Prominent blogger and former Obama critic John Aravosis said Friday that he believes the administration’s change of approach on the subject became evident during the Democratic National Convention in 2012. Pushing gay rights there wasn’t just the right thing to do, or a move to satisfy gay activists, but projected tolerance in a way that appealed politically to female voters, young people and others.

“Since 2012, they’ve been embracing it,” Aravosis said, even describing the administration as “grandstanding” on the issue. “On the left, people talk about ours as one of the only progressive issues where [Obama] has had great success.”

“Once they understood that this was an issue that could work for them, they got fully behind it. That happened when he got reelected: They realized they could run on this, rather than run away from it,” added Socarides.

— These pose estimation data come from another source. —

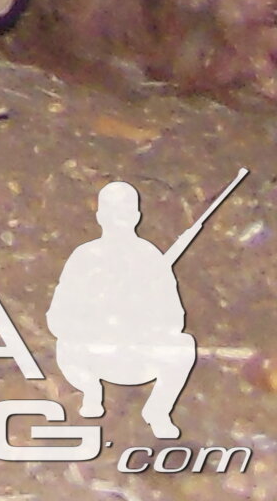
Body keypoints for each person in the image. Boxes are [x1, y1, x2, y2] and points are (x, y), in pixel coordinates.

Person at [47, 180, 199, 441]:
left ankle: (158, 410)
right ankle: (91, 391)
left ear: (136, 216)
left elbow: (174, 317)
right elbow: (57, 317)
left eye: (125, 213)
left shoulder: (151, 258)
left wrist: (142, 320)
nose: (118, 219)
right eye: (112, 212)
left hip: (137, 352)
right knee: (66, 346)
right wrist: (96, 320)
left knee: (183, 346)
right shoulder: (85, 257)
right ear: (100, 216)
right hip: (94, 352)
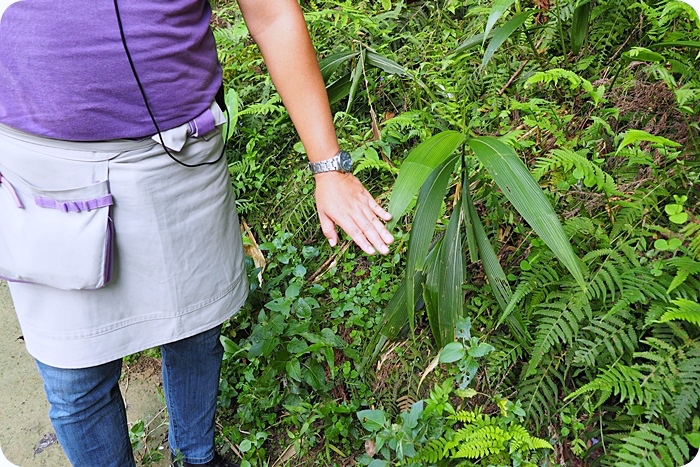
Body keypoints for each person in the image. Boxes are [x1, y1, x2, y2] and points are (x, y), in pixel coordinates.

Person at [0, 0, 394, 466]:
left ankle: (198, 457)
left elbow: (273, 14)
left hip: (180, 158)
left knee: (197, 328)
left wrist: (328, 167)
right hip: (45, 170)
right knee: (75, 379)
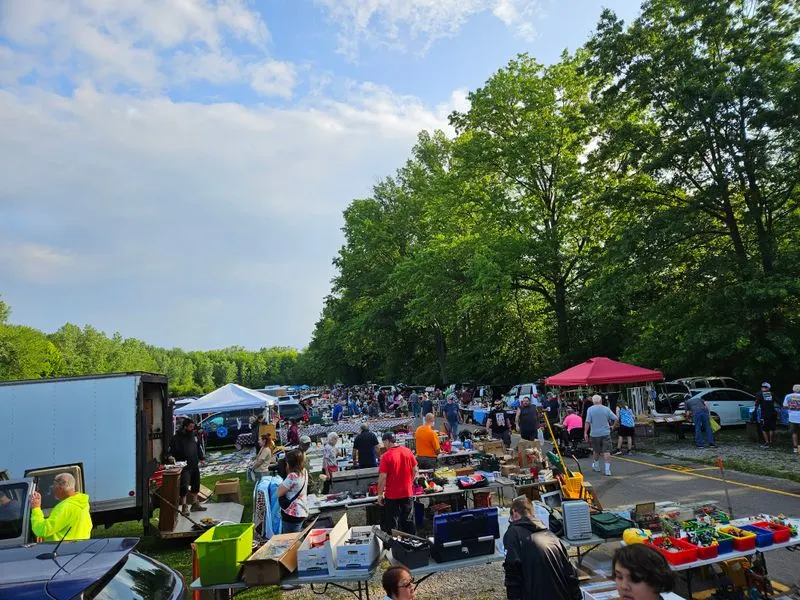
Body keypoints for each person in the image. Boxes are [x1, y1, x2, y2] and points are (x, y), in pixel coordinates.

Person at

“Part of being president means you get to take credit for things that happen on your watch, and [Obama] came around and he was there when we needed him,” Socarides said, getting to the issue of whether Obama could claim the sweeping change on the issue as part of his legacy. “He definitely played a big part.”

Angelo said Obama deserves credit for embracing same-sex marriage rights even if that move came “later than it should have.” However, the gay GOP leader argued that the issue has been one where most politicians lagged, not led, the public.

“I don’t think any factor has been more important in influencing public opinion — and, I dare say, the opinions of the Supreme Court — than Joe and Jane American who happen to be gay and live down the street and are living their lives openly and honestly with their friends, neighbors and family members,” Angelo said. “It’s trickled up more than it’s trickled down.”

The advances on gay rights under Obama are so dramatic that The New Republic declared last October that he had become, in essence, America’s first gay president — a label that echoes author Toni Morrison’s branding of President Bill Clinton in 1998 as America’s first black president.

However, it’s also clear that Obama’s rejections of same-sex marriage continued to sting his own supporters and even close staffers all the way until his election to the White House. And even in 2004 — as he ran for the U.S. Senate at the age of 43 — he was unaware of the Stonewall Riots, a watershed 1969 event in the history of the fight for gay rights, according to “Winning Marriage,” a book by Marc Solomon of Freedom to Marry.

Frank said that dwelling on Obama’s self-described evolution on the issue misses a more basic fact: Without his nominees to the Supreme Court, the ruling expected in June wouldn’t even be conceivable.

“If he had not appointed [Justices Sonia] Sotomayor and [Elena] Kagan, and if John McCain had been president and had appointed two justices, there isn’t any room for doubt we would not have had the DOMA case and the issue wouldn’t be before them again,” Frank said. “None of this would’ve been on the boards right now.”